One of our client is having an DW environment, where
300mb of weekly incremental data is applied every week to the
Data warehousing environment.
They do the below steps,
Download the data which is in the form of Dump.
ETL,(17 procedures are running) which is running for 35 hours.
( The experts of the project who were supporting this told
the time taken is correct, but we doubt.)
Cube building --RUnning for 12 hours.
Every week they are doing the above procedure.
Database -- Oracle 8i.
Since We are new to data warehousing environment and we
were asked to look into this, we need advices from experts
about the job running for long hours. We think they are doing
the entire rebuilding instead of applying the incremental data
into the required format.
I am sure that I will get immediate reply from Slimdave / Tamil..if they available.

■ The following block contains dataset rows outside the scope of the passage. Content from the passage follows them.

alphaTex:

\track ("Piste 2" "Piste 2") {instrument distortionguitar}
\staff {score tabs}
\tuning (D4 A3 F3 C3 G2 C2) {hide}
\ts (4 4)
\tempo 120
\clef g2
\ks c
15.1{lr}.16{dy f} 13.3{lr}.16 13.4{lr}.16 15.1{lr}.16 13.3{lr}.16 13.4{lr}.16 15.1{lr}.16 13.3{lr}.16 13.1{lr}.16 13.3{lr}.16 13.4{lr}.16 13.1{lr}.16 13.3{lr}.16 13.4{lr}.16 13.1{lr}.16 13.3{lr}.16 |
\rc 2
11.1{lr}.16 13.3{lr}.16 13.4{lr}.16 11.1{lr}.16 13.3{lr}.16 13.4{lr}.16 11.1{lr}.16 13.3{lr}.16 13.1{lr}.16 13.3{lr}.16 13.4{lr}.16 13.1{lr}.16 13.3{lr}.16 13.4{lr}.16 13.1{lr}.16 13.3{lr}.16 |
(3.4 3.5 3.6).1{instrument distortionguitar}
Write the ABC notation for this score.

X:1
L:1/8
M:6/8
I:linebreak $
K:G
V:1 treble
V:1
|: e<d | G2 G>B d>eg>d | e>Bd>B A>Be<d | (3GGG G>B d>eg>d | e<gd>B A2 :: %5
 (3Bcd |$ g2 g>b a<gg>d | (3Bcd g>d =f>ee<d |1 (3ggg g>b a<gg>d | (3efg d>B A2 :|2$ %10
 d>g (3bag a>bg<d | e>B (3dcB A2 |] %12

I have designed a DW setup before that cut the usual whole process of loading new data to the DW server, regenerate the cube to up to 400%.
Here is what I did, create a dummy database that its only purpose is to load new data anytime as long as the new data(either dump, data from other db server, etc.) is available. After the new data are loaded, when DW DB server is available for use, retrieve all new data from the dummy server using dblink and then update the date range of the cubes(discover in my case at that time) for regenerating/updating the cube. And then truncate again all data from dummy server.
So, users still enjoy the use of the DW server, while the dummy database uploads the new data. And I do it every night.